Inevitably, a few errors have crept into a volume that is over a thousand pages long. For example, I couldn’t help noticing that the German port city of Bremen is misspelled as “Breman” in an account of wartime bombing. Bard College professor Richard Aldous, in his New York Times review, points out that the Winchester University referred to in the book is actually Winchester College, and that “Stanley Baldwin, not Neville Chamberlain…appointed Anthony Eden as foreign secretary in 1935.” And in hisWashington Post review, St. Andrew’s University professor Gerard DeGroot bemoans the omission of academic psychobabble, such as the late Anthony Storr’s theory that, in the days when England stood alone against Hitler, Churchill’s “inner world of make believe…coincided with the facts of external reality in a way that rarely happens to any man.” But if Churchill’s inner world really did coincide with external reality, surely it wasn’t that “make believe” after all. Professor DeGroot at least gives Manchester and Reid credit for producing a book which, while not his idea of scholarly biography, is “superb” as an “adventure story,” only to dourly add that “we need to move beyond the shining deeds of extraordinary heroes.”

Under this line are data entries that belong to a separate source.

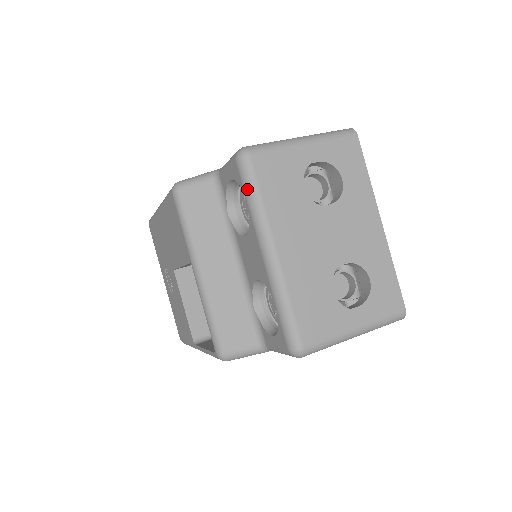
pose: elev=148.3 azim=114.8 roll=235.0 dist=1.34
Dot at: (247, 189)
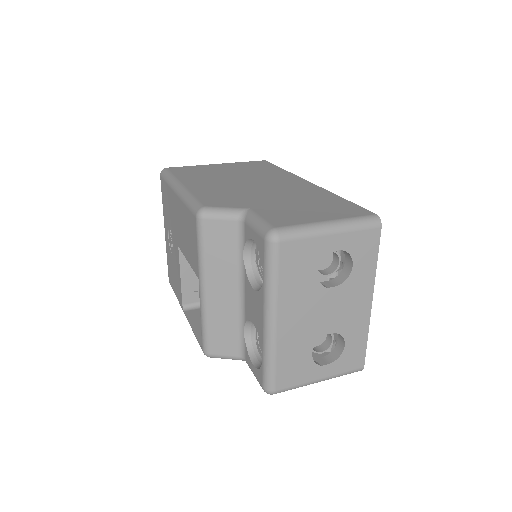
Dot at: (267, 268)
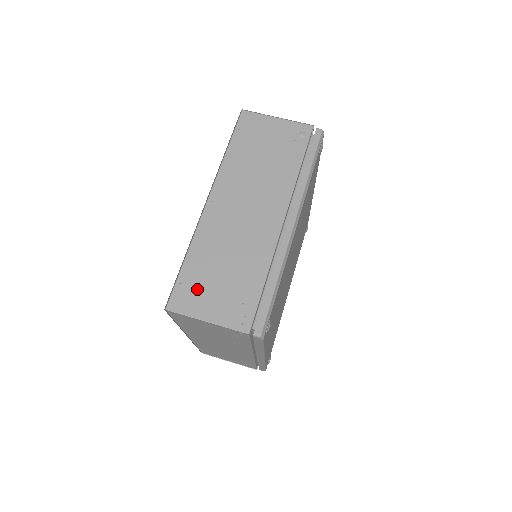
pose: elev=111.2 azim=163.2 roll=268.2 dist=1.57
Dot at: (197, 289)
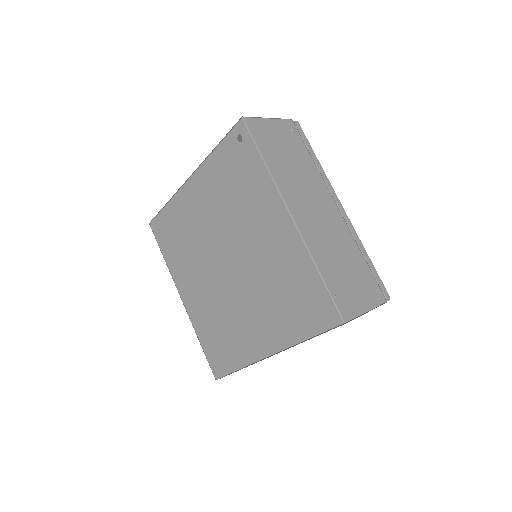
Dot at: (345, 292)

That is precisely the kind of thing that the smart young things of the 1920s and ’30s were saying as the world hurtled toward the abyss. But when push came to shove, it was the “extraordinary heroes”—inspired and inspiring leaders like Churchill, Eisenhower, and, for that matter, de Gaulle—who saved us from falling in. Mr. Manchester and, even more so, Mr. Reid, have done a splendid job echoing the last lion’s roar.